Versprochen war, dass der Film sich an Goethes „Wahlverwandtschaften” anlehnt, „frei nach…” konnte man in verschiedenen Ankündigungen lesen. Das stimmt jedoch nur für die Grundkonstellation der Geschichten, im Verlauf der Handlung entfernt sich der Film immer weiter von der genau 200 Jahre alten Vorlage – leider, muss man sagen. Denn Goethes folgerichtige Tragödie wird so durch eine wenig plausible Geschichte mit seichtem Happy End ersetzt.

Wahlverwandtschaften, damit beschrieb man in der Chemie zu Goethes Zeiten das Verhalten der Naturstoffe, sich anzuziehen oder abzustoßen. Darum geht es auch in Goethes Roman und Schippers Film: Ein Paar, Thomas und Hanna, zieht glücklich in ein altes Haus aufs Land.
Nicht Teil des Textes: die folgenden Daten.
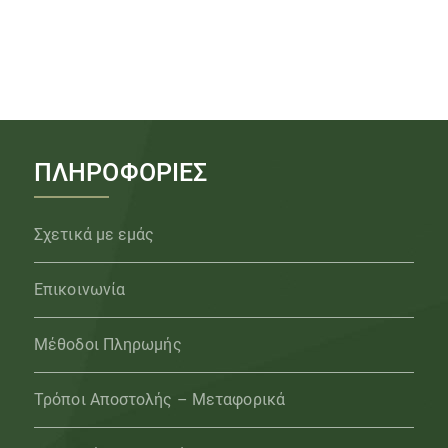
ΠΛΗΡΟΦΟΡΙΕΣ
Σχετικά με εμάς
Επικοινωνία
Μέθοδοι Πληρωμής
Τρόποι Αποστολής – Μεταφορικά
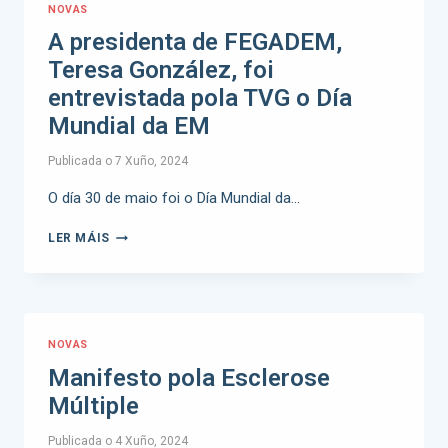
NOVAS
A presidenta de FEGADEM,
Teresa González, foi
entrevistada pola TVG o Día
Mundial da EM
Publicada o
7 Xuño, 2024
O día 30 de maio foi o Día Mundial da…
LER MÁIS
NOVAS
Manifesto pola Esclerose
Múltiple
Publicada o
4 Xuño, 2024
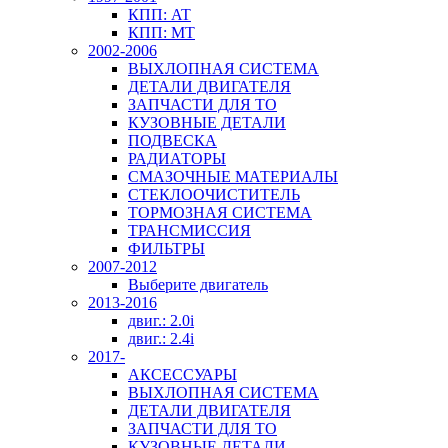
КПП: AT
КПП: MT
2002-2006
ВЫХЛОПНАЯ СИСТЕМА
ДЕТАЛИ ДВИГАТЕЛЯ
ЗАПЧАСТИ ДЛЯ ТО
КУЗОВНЫЕ ДЕТАЛИ
ПОДВЕСКА
РАДИАТОРЫ
СМАЗОЧНЫЕ МАТЕРИАЛЫ
СТЕКЛООЧИСТИТЕЛЬ
ТОРМОЗНАЯ СИСТЕМА
ТРАНСМИССИЯ
ФИЛЬТРЫ
2007-2012
Выберите двигатель
2013-2016
двиг.: 2.0i
двиг.: 2.4i
2017-
АКСЕССУАРЫ
ВЫХЛОПНАЯ СИСТЕМА
ДЕТАЛИ ДВИГАТЕЛЯ
ЗАПЧАСТИ ДЛЯ ТО
КУЗОВНЫЕ ДЕТАЛИ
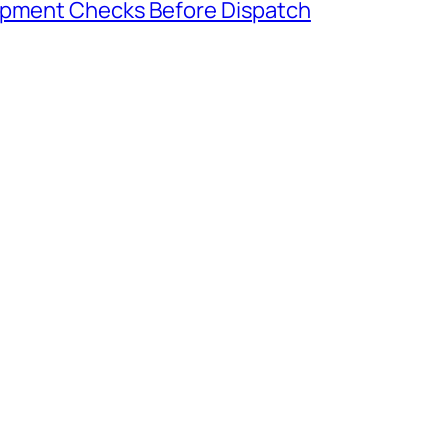
hipment Checks Before Dispatch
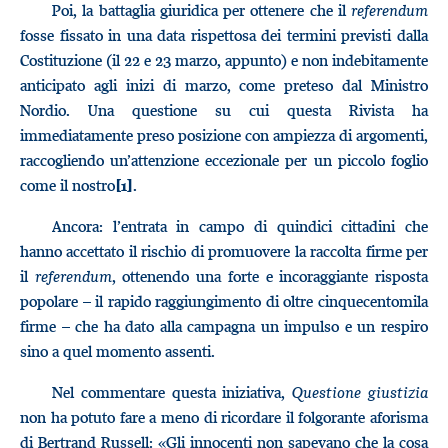
Poi, la battaglia giuridica per ottenere che il
referendum
fosse fissato in una data rispettosa dei termini previsti dalla
Costituzione (il 22 e 23 marzo, appunto) e non indebitamente
anticipato agli inizi di marzo, come preteso dal Ministro
Nordio. Una questione su cui questa Rivista ha
immediatamente preso posizione con ampiezza di argomenti,
raccogliendo un’attenzione eccezionale per un piccolo foglio
come il nostro
.
[1]
Ancora: l’entrata in campo di quindici cittadini che
hanno accettato il rischio di promuovere la raccolta firme per
il
referendum
, ottenendo una forte e incoraggiante risposta
popolare – il rapido raggiungimento di oltre cinquecentomila
firme – che ha dato alla campagna un impulso e un respiro
sino a quel momento assenti.
Nel commentare questa iniziativa,
Questione giustizia
non ha potuto fare a meno di ricordare il folgorante aforisma
di Bertrand Russell: «Gli innocenti non sapevano che la cosa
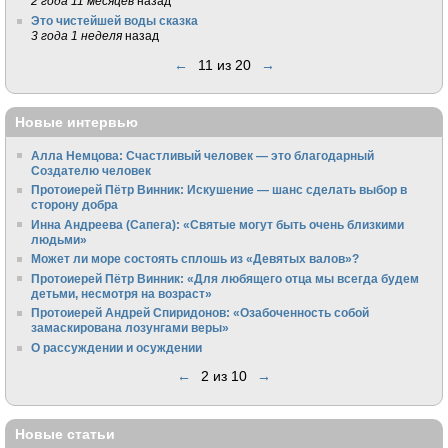
2 года 11 месяцев
назад
Это чистейшей воды сказка
3 года 1 неделя
назад
←
11 из 20
→
Новые интервью
Алла Немцова: Счастливый человек — это благодарный
Создателю человек
Протоиерей Пётр Винник: Искушение — шанс сделать выбор в
сторону добра
Инна Андреева (Сапега): «Святые могут быть очень близкими
людьми»
Может ли море состоять сплошь из «Девятых валов»?
Протоиерей Пётр Винник: «Для любящего отца мы всегда будем
детьми, несмотря на возраст»
Протоиерей Андрей Спиридонов: «Озабоченность собой
замаскирована лозунгами веры»
О рассуждении и осуждении
←
2 из 10
→
Новые статьи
Nach einer Zeit voller Liebe lädt Thomas seinen Bruder Friedrich (bei Goethe der Baron einen Freund, den Hauptmann) ein, einige Zeit bei ihnen zu wohnen, woraufhin Hanna ihr Patenkind Augustine (bei Goethe die Nichte Ottilie) zu Besuch kommen lässt. Bald zeigen sich die Wahlverwandtschaften: Thomas und Augustine lieben McDonnalds, Hanna und der Friedrich trinken lieber Tee.

So wie Goethes Roman eine Geschichte über die Veränderung von Zuneigungen und Zielen in Zeiten der Veränderung ist, hätte auch Schippers Film der Frage nachgehen können, was passiert, wenn das Leben unmerklich aus gewohnten Bahnen getrieben wird, wenn neue Erfahrungen neue Möglichkeiten eröffnen. Ein Stück weit tut er das auch, aber durch die wenig glaubwürdige Verkörperung der Charaktere kann man ihm eigentlich schon nach einer halben Stunde nicht mehr folgen.

Bei Goethe geht die Sache tragisch aus, Schipper spendiert uns ein unglaubliches glückliches Ende. Der Baron zieht in den Krieg, aber Thomas ist für jede Flucht zu feige oder zu träge. Unverständlich bleibt, warum Hanna das erträgt, was sie am Schluss, wenn der August vorbei ist, noch in dem Haus und bei Thomas hält.

Am Schluss hat man das Gefühl, wenn nicht im falschen Film, dann doch im falschen Kino gewesen zu sein: Ein Mainstream-Ende im Programmkino.